### What the task asks
The reply should contain every line of the data, repeated exactly, and no pictures.

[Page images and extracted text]
┌────────

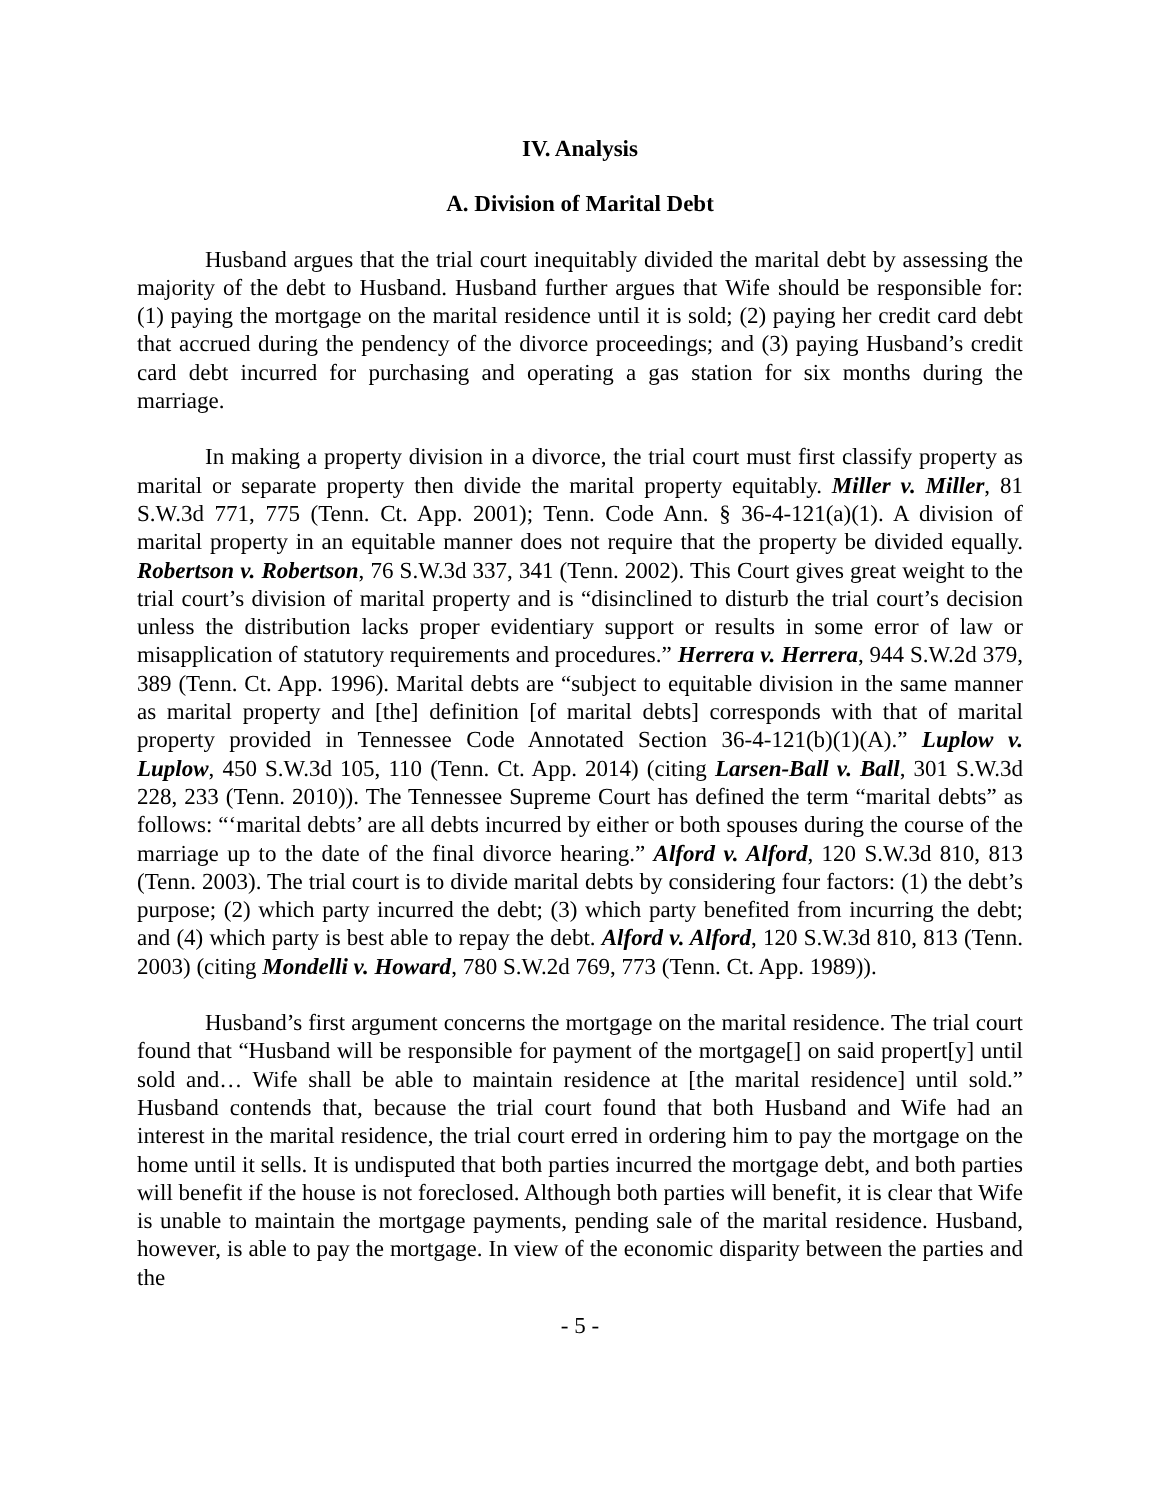IV. Analysis
A. Division of Marital Debt
Husband argues that the trial court inequitably divided the marital debt by assessing the majority of the debt to Husband. Husband further argues that Wife should be responsible for: (1) paying the mortgage on the marital residence until it is sold; (2) paying her credit card debt that accrued during the pendency of the divorce proceedings; and (3) paying Husband’s credit card debt incurred for purchasing and operating a gas station for six months during the marriage.
In making a property division in a divorce, the trial court must first classify property as marital or separate property then divide the marital property equitably. Miller v. Miller, 81 S.W.3d 771, 775 (Tenn. Ct. App. 2001); Tenn. Code Ann. § 36-4-121(a)(1). A division of marital property in an equitable manner does not require that the property be divided equally. Robertson v. Robertson, 76 S.W.3d 337, 341 (Tenn. 2002). This Court gives great weight to the trial court’s division of marital property and is “disinclined to disturb the trial court’s decision unless the distribution lacks proper evidentiary support or results in some error of law or misapplication of statutory requirements and procedures.” Herrera v. Herrera, 944 S.W.2d 379, 389 (Tenn. Ct. App. 1996). Marital debts are “subject to equitable division in the same manner as marital property and [the] definition [of marital debts] corresponds with that of marital property provided in Tennessee Code Annotated Section 36-4-121(b)(1)(A).” Luplow v. Luplow, 450 S.W.3d 105, 110 (Tenn. Ct. App. 2014) (citing Larsen-Ball v. Ball, 301 S.W.3d 228, 233 (Tenn. 2010)). The Tennessee Supreme Court has defined the term “marital debts” as follows: “‘marital debts’ are all debts incurred by either or both spouses during the course of the marriage up to the date of the final divorce hearing.” Alford v. Alford, 120 S.W.3d 810, 813 (Tenn. 2003). The trial court is to divide marital debts by considering four factors: (1) the debt’s purpose; (2) which party incurred the debt; (3) which party benefited from incurring the debt; and (4) which party is best able to repay the debt. Alford v. Alford, 120 S.W.3d 810, 813 (Tenn. 2003) (citing Mondelli v. Howard, 780 S.W.2d 769, 773 (Tenn. Ct. App. 1989)).
Husband’s first argument concerns the mortgage on the marital residence. The trial court found that “Husband will be responsible for payment of the mortgage[] on said propert[y] until sold and… Wife shall be able to maintain residence at [the marital residence] until sold.” Husband contends that, because the trial court found that both Husband and Wife had an interest in the marital residence, the trial court erred in ordering him to pay the mortgage on the home until it sells. It is undisputed that both parties incurred the mortgage debt, and both parties will benefit if the house is not foreclosed. Although both parties will benefit, it is clear that Wife is unable to maintain the mortgage payments, pending sale of the marital residence. Husband, however, is able to pay the mortgage. In view of the economic disparity between the parties and the
- 5 -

└────────

### Output
IV. Analysis
A. Division of Marital Debt
Husband argues that the trial court inequitably divided the marital debt by assessing the majority of the debt to Husband. Husband further argues that Wife should be responsible for: (1) paying the mortgage on the marital residence until it is sold; (2) paying her credit card debt that accrued during the pendency of the divorce proceedings; and (3) paying Husband’s credit card debt incurred for purchasing and operating a gas station for six months during the marriage.
In making a property division in a divorce, the trial court must first classify property as marital or separate property then divide the marital property equitably. Miller v. Miller, 81 S.W.3d 771, 775 (Tenn. Ct. App. 2001); Tenn. Code Ann. § 36-4-121(a)(1). A division of marital property in an equitable manner does not require that the property be divided equally. Robertson v. Robertson, 76 S.W.3d 337, 341 (Tenn. 2002). This Court gives great weight to the trial court’s division of marital property and is “disinclined to disturb the trial court’s decision unless the distribution lacks proper evidentiary support or results in some error of law or misapplication of statutory requirements and procedures.” Herrera v. Herrera, 944 S.W.2d 379, 389 (Tenn. Ct. App. 1996). Marital debts are “subject to equitable division in the same manner as marital property and [the] definition [of marital debts] corresponds with that of marital property provided in Tennessee Code Annotated Section 36-4-121(b)(1)(A).” Luplow v. Luplow, 450 S.W.3d 105, 110 (Tenn. Ct. App. 2014) (citing Larsen-Ball v. Ball, 301 S.W.3d 228, 233 (Tenn. 2010)). The Tennessee Supreme Court has defined the term “marital debts” as follows: “‘marital debts’ are all debts incurred by either or both spouses during the course of the marriage up to the date of the final divorce hearing.” Alford v. Alford, 120 S.W.3d 810, 813 (Tenn. 2003). The trial court is to divide marital debts by considering four factors: (1) the debt’s purpose; (2) which party incurred the debt; (3) which party benefited from incurring the debt; and (4) which party is best able to repay the debt. Alford v. Alford, 120 S.W.3d 810, 813 (Tenn. 2003) (citing Mondelli v. Howard, 780 S.W.2d 769, 773 (Tenn. Ct. App. 1989)).
Husband’s first argument concerns the mortgage on the marital residence. The trial court found that “Husband will be responsible for payment of the mortgage[] on said propert[y] until sold and… Wife shall be able to maintain residence at [the marital residence] until sold.” Husband contends that, because the trial court found that both Husband and Wife had an interest in the marital residence, the trial court erred in ordering him to pay the mortgage on the home until it sells. It is undisputed that both parties incurred the mortgage debt, and both parties will benefit if the house is not foreclosed. Although both parties will benefit, it is clear that Wife is unable to maintain the mortgage payments, pending sale of the marital residence. Husband, however, is able to pay the mortgage. In view of the economic disparity between the parties and the
- 5 -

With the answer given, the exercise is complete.